An improved method for nanocrystal placement for the floating gate of a flash memory cell, using a protein-mediated self-assembly approach, was described at IEDM by Shan Tang, U. of Texas, Austin. A template formed by a chaperonin protein lattice can be used to place nanocrystals of different types in a regular array at high density from a colloidal suspension, according to Tang and her coworkers.
Chaperonins are large multimeric structures with two stacked rings having a central cavity into which proteins bind. The interior of the cavity is hydrophobic, so that nanocrystals combined with hydrophobic molecules can be trapped inside cavities of some 4.6nm diameter with 4.5nm walls for the protein used in the experiments. The chaperonins can be self-assembled into a crystal lattice on a silicon surface through noncovalent interactions. Experiments showed that cavity size can be varied to provide a potential nanocrystal-size filter using magnesium or potassium ions or adenosine triphosphate (ATP), Tang explained. After the nanocrystals are uniformly distributed at high density, the protein is removed by annealing.
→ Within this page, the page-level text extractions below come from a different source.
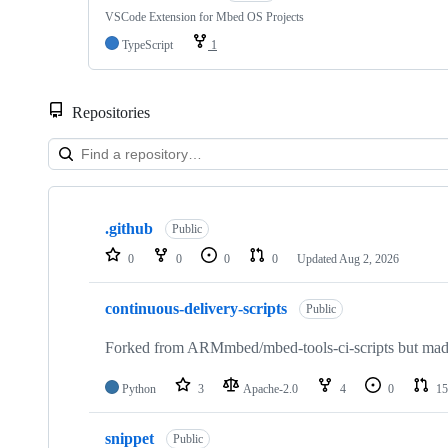
VSCode Extension for Mbed OS Projects
TypeScript
1
Repositories
Showing
10
.github
of
Public
682
0
0
0
0
Updated
Aug 2, 2026
repositories
continuous-delivery-scripts
Public
Forked from ARMmbed/mbed-tools-ci-scripts but made 
Python
3
Apache-2.0
4
0
15
snippet
Public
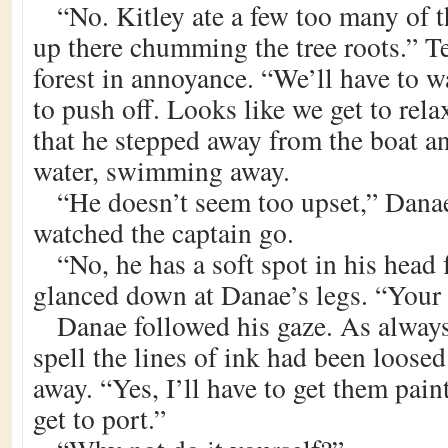
“No. Kitley ate a few too many of th
up there chumming the tree roots.” T
forest in annoyance. “We’ll have to w
to push off. Looks like we get to rela
that he stepped away from the boat an
water, swimming away.
“He doesn’t seem too upset,” Danae
watched the captain go.
“No, he has a soft spot in his head 
glanced down at Danae’s legs. “Your 
Danae followed his gaze. As always,
spell the lines of ink had been loos
away. “Yes, I’ll have to get them pai
get to port.”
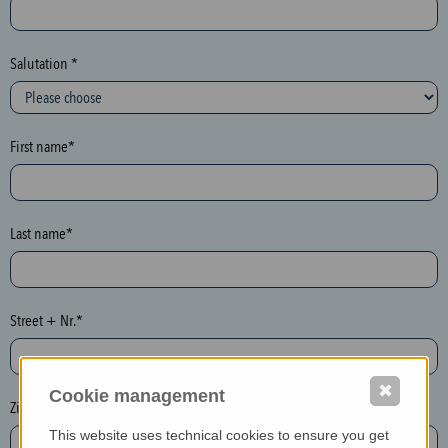
c
t
i
Salutation *
o
n
(
First name*
h
o
n
e
Last name*
y
p
o
Street + Nr.*
t
)
P
✖
Cookie management
l
Zip / postcode*
e
This website uses technical cookies to ensure you get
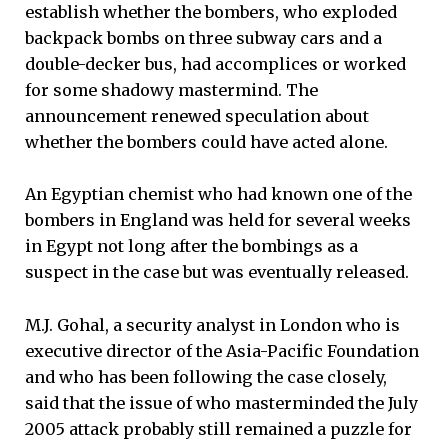
establish whether the bombers, who exploded
backpack bombs on three subway cars and a
double-decker bus, had accomplices or worked
for some shadowy mastermind. The
announcement renewed speculation about
whether the bombers could have acted alone.
An Egyptian chemist who had known one of the
bombers in England was held for several weeks
in Egypt not long after the bombings as a
suspect in the case but was eventually released.
M.J. Gohal, a security analyst in London who is
executive director of the Asia-Pacific Foundation
and who has been following the case closely,
said that the issue of who masterminded the July
2005 attack probably still remained a puzzle for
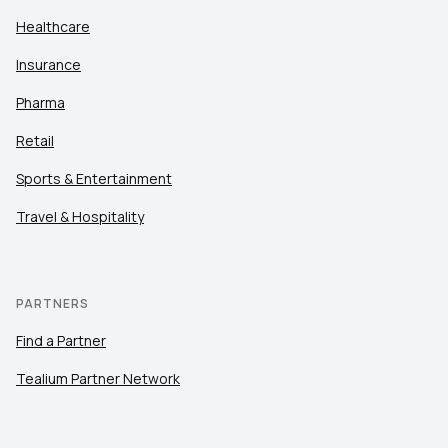
Healthcare
Insurance
Pharma
Retail
Sports & Entertainment
Travel & Hospitality
PARTNERS
Find a Partner
Tealium Partner Network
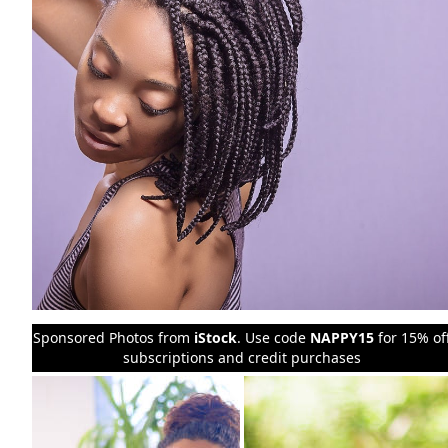
Sponsored Photos from
iStock
. Use code
NAPPY15
for 15% of
subscriptions and credit purchases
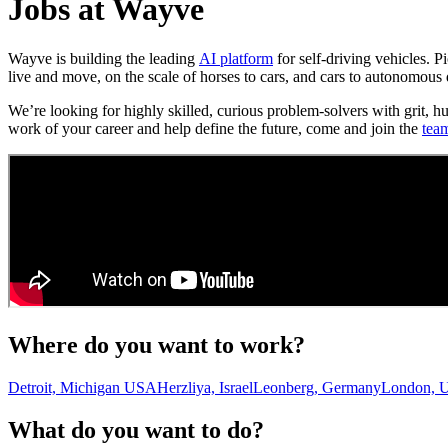
Jobs at Wayve
Wayve is building the leading
AI platform
for self-driving vehicles. 
live and move, on the scale of horses to cars, and cars to autonomous 
We’re looking for highly skilled, curious problem-solvers with grit, h
work of your career and help define the future, come and join the
tea
Where do you want to work?
Detroit, Michigan USA
Herzliya, Israel
Leonberg, Germany
London, 
What do you want to do?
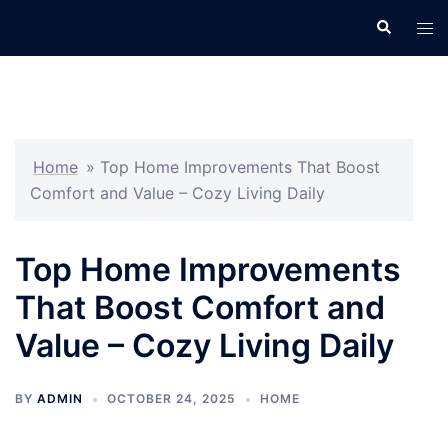
Skip
Search
Tog
to
men
content
Home
»
Top Home Improvements That Boost
Comfort and Value – Cozy Living Daily
Top Home Improvements
That Boost Comfort and
Value – Cozy Living Daily
BY
ADMIN
OCTOBER 24, 2025
HOME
Nanocrystals or quantum dots between the control and tunnel oxide in flash memory cells are being explored because they promise to greatly extend retention time, while avoiding leakage from any weak spot across the tunnel oxide (electrons are stored at specific sites, rather than across a film). They also might operate at lower power and at higher speed with longer lifetimes.
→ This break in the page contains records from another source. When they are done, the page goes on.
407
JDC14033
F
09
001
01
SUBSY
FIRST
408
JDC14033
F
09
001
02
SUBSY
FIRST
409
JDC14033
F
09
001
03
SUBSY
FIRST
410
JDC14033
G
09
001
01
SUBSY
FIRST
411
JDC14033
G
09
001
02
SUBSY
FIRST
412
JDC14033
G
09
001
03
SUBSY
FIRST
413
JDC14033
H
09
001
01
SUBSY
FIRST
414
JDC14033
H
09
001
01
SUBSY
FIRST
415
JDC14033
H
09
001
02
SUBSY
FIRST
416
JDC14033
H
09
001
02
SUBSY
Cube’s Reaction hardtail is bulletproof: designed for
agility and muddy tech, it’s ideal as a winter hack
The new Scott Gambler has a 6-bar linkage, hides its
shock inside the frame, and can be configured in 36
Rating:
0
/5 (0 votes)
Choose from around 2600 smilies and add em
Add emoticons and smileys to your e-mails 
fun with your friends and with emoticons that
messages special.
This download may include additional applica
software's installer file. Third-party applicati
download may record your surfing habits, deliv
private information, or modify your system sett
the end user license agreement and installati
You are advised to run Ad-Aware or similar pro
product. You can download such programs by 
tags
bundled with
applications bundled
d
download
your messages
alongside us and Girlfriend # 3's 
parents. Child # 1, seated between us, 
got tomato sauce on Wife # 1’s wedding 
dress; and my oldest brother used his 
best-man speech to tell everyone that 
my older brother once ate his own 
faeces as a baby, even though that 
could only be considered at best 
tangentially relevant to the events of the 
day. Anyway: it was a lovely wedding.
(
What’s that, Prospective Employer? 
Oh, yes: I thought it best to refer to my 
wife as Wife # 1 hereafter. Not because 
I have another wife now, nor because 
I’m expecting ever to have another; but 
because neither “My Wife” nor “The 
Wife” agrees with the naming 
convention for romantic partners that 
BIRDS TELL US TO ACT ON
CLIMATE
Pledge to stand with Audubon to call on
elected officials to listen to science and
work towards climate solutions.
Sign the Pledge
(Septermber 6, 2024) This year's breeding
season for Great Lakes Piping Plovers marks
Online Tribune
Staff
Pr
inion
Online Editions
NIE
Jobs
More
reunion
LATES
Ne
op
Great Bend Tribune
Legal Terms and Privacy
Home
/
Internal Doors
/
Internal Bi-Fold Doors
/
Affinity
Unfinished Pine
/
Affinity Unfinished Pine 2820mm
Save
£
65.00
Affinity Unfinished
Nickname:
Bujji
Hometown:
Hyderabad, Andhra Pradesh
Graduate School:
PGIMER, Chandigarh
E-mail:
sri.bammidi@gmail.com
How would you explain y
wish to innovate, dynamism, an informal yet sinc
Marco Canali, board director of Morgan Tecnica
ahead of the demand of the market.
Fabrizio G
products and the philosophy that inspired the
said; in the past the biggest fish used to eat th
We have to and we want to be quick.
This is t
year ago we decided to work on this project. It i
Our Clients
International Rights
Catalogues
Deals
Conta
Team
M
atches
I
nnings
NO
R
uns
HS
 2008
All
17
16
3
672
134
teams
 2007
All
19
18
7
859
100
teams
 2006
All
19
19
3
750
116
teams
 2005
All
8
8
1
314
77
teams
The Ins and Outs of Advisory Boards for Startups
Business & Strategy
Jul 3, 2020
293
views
The experiments with lead selenide (PbSe) and cobalt (Co) nanocrystals were done with chaperonin 60 (GroEL), the most studied chaperonin protein, with Co showing the best storage retention. This was expected, since a metal provides a higher density of states so that more electrons can be stored at each site. Small bottles of the protein are readily available commercially, according to Tang. The authors conclude that flash memories could be fabricated with the protein-mediated self-assembly process for floating gates using any existing nanocrystals. - B.H.